Sure Rajesh, let's go through the problem methodically. Remember the concepts of compound interest and how different compounding frequencies can affect the calculations.

### Part (a):
What do you understand by 590 tax deduction in the interest?

- The 590 tax deduction means that after calculating the interest earned, the bank deducts an amount of 590 RS as tax from the interest earned.
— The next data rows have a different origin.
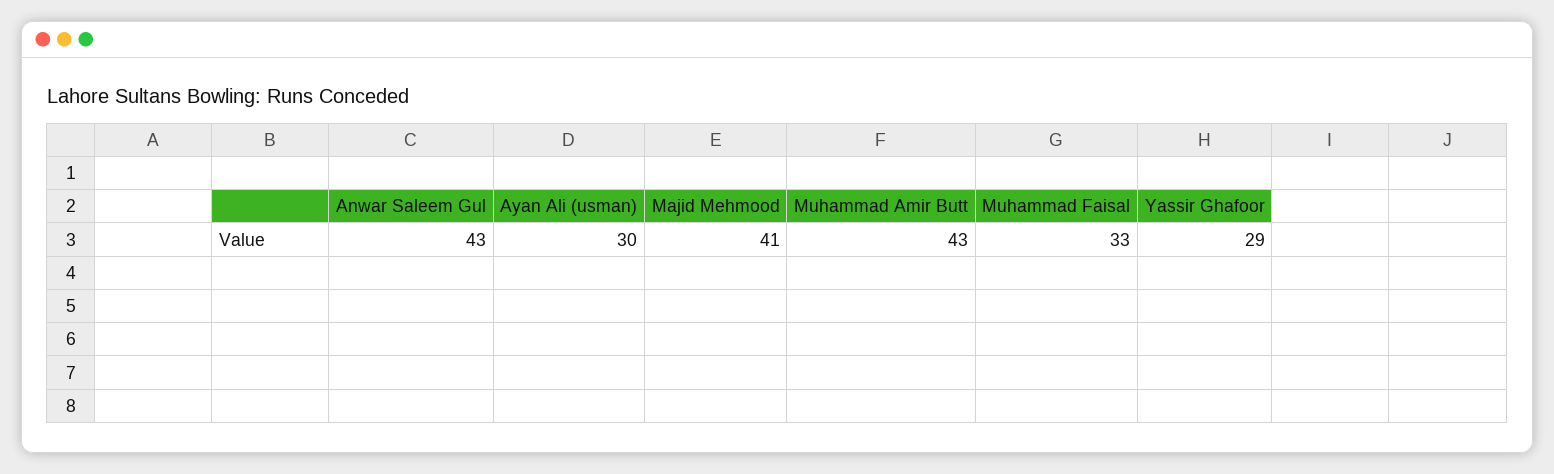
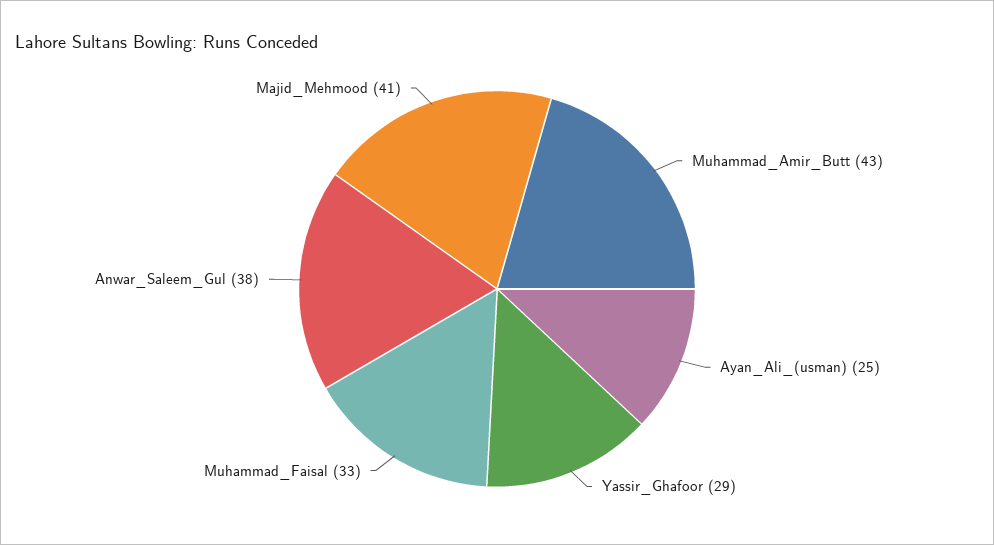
  {
-   "Anwar Saleem Gul": 43,
+   "Anwar Saleem Gul": 38,
-   "Ayan Ali (usman)": 30,
+   "Ayan Ali (usman)": 25,
    "Majid Mehmood": 41,
    "Muhammad Amir Butt": 43,
    "Muhammad Faisal": 33,
    "Yassir Ghafoor": 29
  }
This is a fixed deduction and is applied annually after the calculation of interest.

### Part (b):
What is the interest of the second year after deducting the tax?

To solve this, let's go through the problem step-by-step:

1. Calculate the amount after the first year with semi-annual compounding:

- Principal at the start: 400,000 RS
- Annual interest rate: 8% or 0.08
- Compounded semi-annually means it compounds twice a year.

Using the formula for compound interest:

[tex]\[ A = P \left(1 + \frac{r}{n}\right)^{n \cdot t} \][/tex]

where:
- [tex]\(P\)[/tex] is the principal amount (400,000 RS)
- [tex]\(r\)[/tex] is the annual interest rate (0.08)
- [tex]\(n\)[/tex] is the number of times interest is compounded per year (2 for semi-annual)
- [tex]\(t\)[/tex] is the time the money is invested (1 year)

Calculate the amount after one year:

[tex]\[ A_1 = 400,000 \left(1 + \frac{0.08}{2}\right)^{2 \cdot 1} = 400,000 \left(1 + 0.04\right)^2 = 400,000 \left(1.04\right)^2 = 432,640 \][/tex]

The interest earned for the first year before tax deduction:

[tex]\[ \text{Interest}_1 = 432,640 - 400,000 = 32,640 \][/tex]

Now, apply the tax deduction of 590 RS:

[tex]\[ \text{Interest}_1 \text{ after tax} = 32,640 - 590 = 32,050 \][/tex]

2. Calculate the updated principal for the second year:

The updated principal amount at the start of the second year is the amount after first year minus the tax:

[tex]\[ \text{Principal}_2 = 432,640 - 590 = 432,050 \][/tex]

3. Calculate the amount after the second year with quarterly compounding:

- Principal at the start of the second year: 432,050 RS
- Annual interest rate: 8%
- Compounded quarterly means it compounds four times a year.

Using the same compound interest formula:

[tex]\[ A_2 = 432,050 \left(1 + \frac{0.08}{4}\right)^{4 \cdot 1} = 432,050 \left(1 + 0.02\right)^4 = 432,050 \left(1.02\right)^4 = 467,664.814728 \][/tex]

The interest earned for the second year before tax deduction:

[tex]\[ \text{Interest}_2 = 467,664.814728 - 432,050 = 35,614.814728 \][/tex]

Now, apply the tax deduction of 590 RS:

[tex]\[ \text{Interest}_2 \text{ after tax} = 35,614.814728 - 590 = 35,024.814728 \][/tex]

So, the interest for the second year after tax is approximately 35,024.81 RS.

### Part (c):
What is the percentage difference between the interest of the second year and that of the first year after deducting tax?

The interest for the first year after tax is 32,050 RS, and for the second year after tax it is 35,024.81 RS.

To find the percentage difference, we use the formula:

[tex]\[ \text{Percentage Difference} = \left(\frac{\text{Interest}_2 - \text{Interest}_1}{\text{Interest}_1}\right) \times 100 \][/tex]

Substitute in the values:

[tex]\[ \text{Percentage Difference} = \left(\frac{35,024.81 - 32,050}{32,050}\right) \times 100 \approx 9.28\% \][/tex]

Therefore, the percentage difference between the interest of the second year and the first year after deducting the tax is approximately 9.28%.